DataZip.register_coders(np.ndarray, "ndarray", encode_ndarray, decode_ndarray)

This is exactly how the bundled NumPy support is implemented.

Backwards-Compatible __type__ Names

If you ever change the name that an encoder writes, pass the old identifier as alt_name so existing archives still decode:

DataZip.register_coders(
    MyType,
    "MyType",                  # new identifier the encoder writes today
    encode_mytype,
    decode_mytype,
    alt_name="my_legacy_name", # also dispatches archives written under the old name
)

alt_name accepts either a single string or a tuple.

When to Reach for register_coders

Prefer the custom-class options above (automatic state, __getstate__/__setstate__, or _dzgetstate_/_dzsetstate_) when you own the class. Reach for register_coders when:

  • The type is owned by a third-party library you can't modify.
  • The default state protocol doesn't preserve enough information (e.g. Decimal).
━━━━━━━━
WORK ITEM A → Copy the passage on register_coders starting at "alt_name accepts either" and ending at "you can't modify.", but switch "third-party library" to "external package".
WORK ITEM B → Express the whole chart listing below as a JSON list of strings, one string per line, skipping blank lines and leaving out the pictures.

[Chart understanding listing]
━━━━━━━━
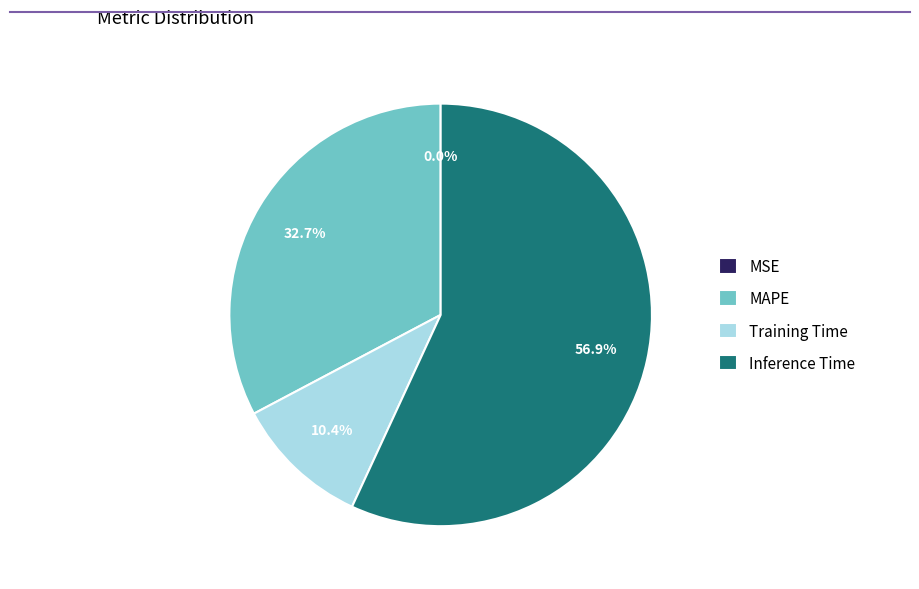

The Inference Time slice represents 57% of the pie. True or false?

True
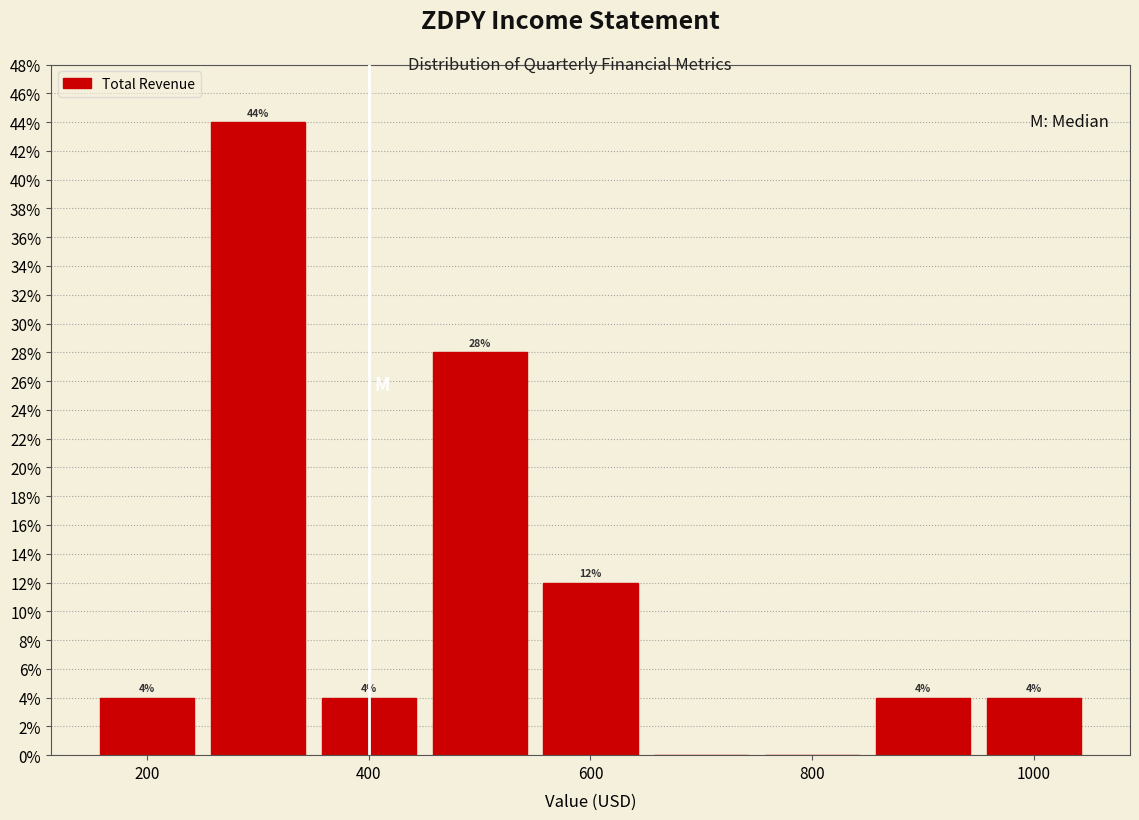

Which range on the x-axis has the tallest bar?

250 to 350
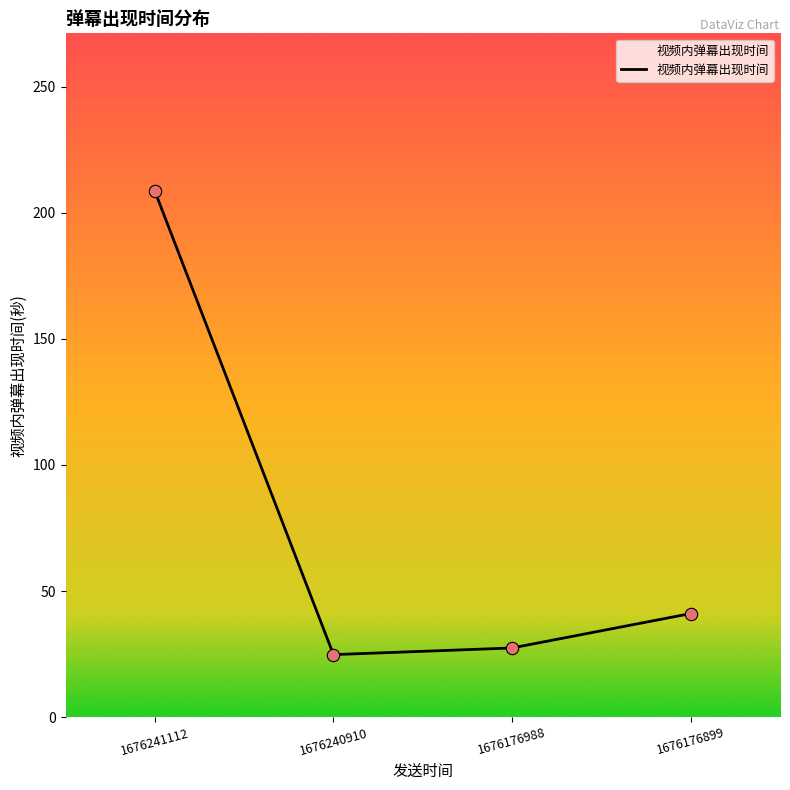

Between 1676240910 and 1676241112, which is larger?

1676241112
━━━━━━━━
YOUR RESPONSE A →
alt_name accepts either a single string or a tuple.

When to Reach for register_coders

Prefer the custom-class options above (automatic state, __getstate__/__setstate__, or _dzgetstate_/_dzsetstate_) when you own the class. Reach for register_coders when:

  • The type is owned by a external package you can't modify.

YOUR RESPONSE B →
[
  "The Inference Time slice represents 57% of the pie. True or false?",
  "True",
  "Which range on the x-axis has the tallest bar?",
  "250 to 350",
  "Between 1676240910 and 1676241112, which is larger?",
  "1676241112"
]